*Consigne A*. Recopiez ces lignes à l'identique, depuis le début de la liste jusqu'à la ligne contenant "Kotis Satgas Yonarmed 13/Nanggala", ces deux bornes comprises.

*Extrait*.

● ● ● ● ● ● ●

PREDICATION



LECTURES
Luc 12/22-34
22Il dit ensuite à ses disciples : C’est pourquoi je vous dis : Ne vous inquiétez pas, pour votre vie, de ce que vous mangerez ni, pour votre corps, de ce dont vous serez vêtus. 23Car la vie est plus que la nourriture, et le corps plus que le vêtement. 24Considérez les corbeaux : ils ne sèment pas, ils ne moissonnent pas, ils n’ont ni cellier, ni grange ; et Dieu les nourrit. Or vous valez plus que les oiseaux, combien plus ! 25Qui de vous peut, par ses inquiétudes, rallonger tant soit peu la durée de sa vie ? 26Si donc vous ne pouvez pas même la moindre chose, pourquoi vous inquiétez-vous du reste ? 27Considérez comment poussent les lis : ils ne travaillent pas, ils ne filent pas ; cependant je vous dis que pas même Salomon, dans toute sa gloire, n’a été vêtu comme l’un d’eux. 28Si Dieu habille ainsi l’herbe qui est aujourd’hui dans les champs et qui demain sera jetée au four, à combien plus forte raison le fera-t-il pour vous, gens de peu de foi ! 29Et vous, ne cherchez pas ce que vous allez manger ou ce que vous allez boire, et ne vous tourmentez pas. 30Tout cela, en effet, c’est ce que les gens de toutes les nations du monde recherchent sans relâche ; votre Père sait que vous en avez besoin. 31Cherchez plutôt son règne, et cela vous sera donné par surcroît. 32N’aie pas peur, petit troupeau ; car il a plu à votre Père de vous donner le Royaume.

● ● ● ● ● ● ●

*Matériel fourni*.
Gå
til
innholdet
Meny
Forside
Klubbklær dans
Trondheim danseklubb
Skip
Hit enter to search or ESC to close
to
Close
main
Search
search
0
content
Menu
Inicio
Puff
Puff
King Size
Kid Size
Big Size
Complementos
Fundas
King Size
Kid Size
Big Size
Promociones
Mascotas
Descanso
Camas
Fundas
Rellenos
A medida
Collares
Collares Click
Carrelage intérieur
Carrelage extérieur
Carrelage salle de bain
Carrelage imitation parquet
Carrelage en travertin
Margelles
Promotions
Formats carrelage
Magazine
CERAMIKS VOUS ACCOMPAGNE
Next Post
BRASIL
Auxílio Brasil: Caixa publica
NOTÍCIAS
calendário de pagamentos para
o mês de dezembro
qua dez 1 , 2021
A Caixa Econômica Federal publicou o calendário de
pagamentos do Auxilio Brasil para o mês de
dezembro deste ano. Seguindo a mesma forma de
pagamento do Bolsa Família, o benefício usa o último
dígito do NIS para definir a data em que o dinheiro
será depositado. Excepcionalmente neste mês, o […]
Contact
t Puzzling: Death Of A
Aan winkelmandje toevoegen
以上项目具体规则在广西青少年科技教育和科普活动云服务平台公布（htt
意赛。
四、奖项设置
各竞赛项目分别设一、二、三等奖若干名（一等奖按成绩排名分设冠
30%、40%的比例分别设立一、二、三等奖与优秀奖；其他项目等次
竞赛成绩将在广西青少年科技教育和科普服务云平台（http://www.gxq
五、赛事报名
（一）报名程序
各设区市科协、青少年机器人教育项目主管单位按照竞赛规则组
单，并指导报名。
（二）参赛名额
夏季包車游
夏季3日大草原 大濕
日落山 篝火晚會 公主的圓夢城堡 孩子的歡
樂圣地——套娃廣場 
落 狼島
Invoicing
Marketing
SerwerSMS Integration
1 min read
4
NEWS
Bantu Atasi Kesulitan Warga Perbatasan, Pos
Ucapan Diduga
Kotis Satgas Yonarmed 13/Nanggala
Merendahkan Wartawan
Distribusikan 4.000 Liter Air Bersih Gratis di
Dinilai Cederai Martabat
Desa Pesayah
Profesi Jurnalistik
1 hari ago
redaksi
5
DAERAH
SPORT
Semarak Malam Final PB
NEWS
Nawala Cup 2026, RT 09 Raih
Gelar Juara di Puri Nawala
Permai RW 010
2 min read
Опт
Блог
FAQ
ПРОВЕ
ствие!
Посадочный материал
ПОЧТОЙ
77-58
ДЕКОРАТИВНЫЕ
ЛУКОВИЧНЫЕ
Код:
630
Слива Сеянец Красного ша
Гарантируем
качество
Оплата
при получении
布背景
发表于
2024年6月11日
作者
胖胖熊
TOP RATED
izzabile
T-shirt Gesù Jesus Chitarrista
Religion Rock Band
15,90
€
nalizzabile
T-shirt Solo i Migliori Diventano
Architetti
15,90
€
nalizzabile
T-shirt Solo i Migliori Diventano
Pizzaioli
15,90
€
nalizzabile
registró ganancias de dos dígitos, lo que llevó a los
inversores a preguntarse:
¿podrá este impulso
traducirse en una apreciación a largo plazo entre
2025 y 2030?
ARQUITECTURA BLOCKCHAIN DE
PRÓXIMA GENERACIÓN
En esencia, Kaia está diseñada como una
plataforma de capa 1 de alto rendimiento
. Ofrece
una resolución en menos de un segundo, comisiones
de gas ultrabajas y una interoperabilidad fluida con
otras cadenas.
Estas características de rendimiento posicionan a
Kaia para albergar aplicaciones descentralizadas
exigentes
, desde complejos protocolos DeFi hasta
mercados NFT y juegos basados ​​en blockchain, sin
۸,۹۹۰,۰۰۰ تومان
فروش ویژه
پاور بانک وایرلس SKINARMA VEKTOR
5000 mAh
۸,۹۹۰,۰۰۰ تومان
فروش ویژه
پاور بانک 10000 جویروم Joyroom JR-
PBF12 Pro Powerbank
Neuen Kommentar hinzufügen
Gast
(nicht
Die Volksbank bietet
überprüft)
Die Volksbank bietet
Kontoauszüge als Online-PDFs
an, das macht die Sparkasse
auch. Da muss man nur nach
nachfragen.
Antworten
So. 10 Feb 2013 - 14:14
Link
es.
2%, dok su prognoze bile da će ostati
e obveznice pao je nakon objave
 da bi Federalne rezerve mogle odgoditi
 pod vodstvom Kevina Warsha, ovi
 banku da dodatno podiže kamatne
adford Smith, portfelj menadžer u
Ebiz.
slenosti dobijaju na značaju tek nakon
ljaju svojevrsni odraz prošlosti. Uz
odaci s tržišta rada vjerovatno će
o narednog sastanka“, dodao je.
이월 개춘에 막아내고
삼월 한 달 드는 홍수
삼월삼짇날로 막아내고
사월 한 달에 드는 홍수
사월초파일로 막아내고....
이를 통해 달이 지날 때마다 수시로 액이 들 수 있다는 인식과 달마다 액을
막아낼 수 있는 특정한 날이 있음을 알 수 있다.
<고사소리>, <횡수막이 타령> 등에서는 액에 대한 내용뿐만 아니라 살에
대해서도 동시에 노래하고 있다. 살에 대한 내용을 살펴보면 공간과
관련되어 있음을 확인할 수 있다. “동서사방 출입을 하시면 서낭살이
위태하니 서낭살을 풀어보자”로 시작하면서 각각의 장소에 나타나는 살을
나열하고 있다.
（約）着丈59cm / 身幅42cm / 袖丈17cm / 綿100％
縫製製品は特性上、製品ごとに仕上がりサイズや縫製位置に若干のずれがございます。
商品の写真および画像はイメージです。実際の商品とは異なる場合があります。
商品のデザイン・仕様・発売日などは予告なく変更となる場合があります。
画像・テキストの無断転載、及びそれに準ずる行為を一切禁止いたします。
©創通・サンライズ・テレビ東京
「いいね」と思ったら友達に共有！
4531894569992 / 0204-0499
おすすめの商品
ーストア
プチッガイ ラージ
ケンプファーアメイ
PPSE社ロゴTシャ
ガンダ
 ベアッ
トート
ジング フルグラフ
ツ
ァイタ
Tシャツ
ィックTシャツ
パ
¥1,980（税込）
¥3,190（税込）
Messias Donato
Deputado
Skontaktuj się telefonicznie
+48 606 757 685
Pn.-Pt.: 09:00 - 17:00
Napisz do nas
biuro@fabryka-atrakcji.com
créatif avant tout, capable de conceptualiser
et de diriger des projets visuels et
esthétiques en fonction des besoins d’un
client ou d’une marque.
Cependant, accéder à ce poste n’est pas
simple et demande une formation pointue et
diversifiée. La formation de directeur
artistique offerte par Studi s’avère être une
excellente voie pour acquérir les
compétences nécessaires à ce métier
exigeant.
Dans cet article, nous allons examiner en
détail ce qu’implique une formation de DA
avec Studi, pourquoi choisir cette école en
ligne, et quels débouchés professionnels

● ● ● ● ● ● ●

*Consigne B*. Selon l'extrait, qui, même dans toute sa gloire, n'a pas été vêtu comme l'un des lis ?

*Réponse rédigée A*.
Gå
til
innholdet
Meny
Forside
Klubbklær dans
Trondheim danseklubb
Skip
Hit enter to search or ESC to close
to
Close
main
Search
search
0
content
Menu
Inicio
Puff
Puff
King Size
Kid Size
Big Size
Complementos
Fundas
King Size
Kid Size
Big Size
Promociones
Mascotas
Descanso
Camas
Fundas
Rellenos
A medida
Collares
Collares Click
Carrelage intérieur
Carrelage extérieur
Carrelage salle de bain
Carrelage imitation parquet
Carrelage en travertin
Margelles
Promotions
Formats carrelage
Magazine
CERAMIKS VOUS ACCOMPAGNE
Next Post
BRASIL
Auxílio Brasil: Caixa publica
NOTÍCIAS
calendário de pagamentos para
o mês de dezembro
qua dez 1 , 2021
A Caixa Econômica Federal publicou o calendário de
pagamentos do Auxilio Brasil para o mês de
dezembro deste ano. Seguindo a mesma forma de
pagamento do Bolsa Família, o benefício usa o último
dígito do NIS para definir a data em que o dinheiro
será depositado. Excepcionalmente neste mês, o […]
Contact
t Puzzling: Death Of A
Aan winkelmandje toevoegen
以上项目具体规则在广西青少年科技教育和科普活动云服务平台公布（htt
意赛。
四、奖项设置
各竞赛项目分别设一、二、三等奖若干名（一等奖按成绩排名分设冠
30%、40%的比例分别设立一、二、三等奖与优秀奖；其他项目等次
竞赛成绩将在广西青少年科技教育和科普服务云平台（http://www.gxq
五、赛事报名
（一）报名程序
各设区市科协、青少年机器人教育项目主管单位按照竞赛规则组
单，并指导报名。
（二）参赛名额
夏季包車游
夏季3日大草原 大濕
日落山 篝火晚會 公主的圓夢城堡 孩子的歡
樂圣地——套娃廣場 
落 狼島
Invoicing
Marketing
SerwerSMS Integration
1 min read
4
NEWS
Bantu Atasi Kesulitan Warga Perbatasan, Pos
Ucapan Diduga
Kotis Satgas Yonarmed 13/Nanggala

*Réponse rédigée B*. Salomon.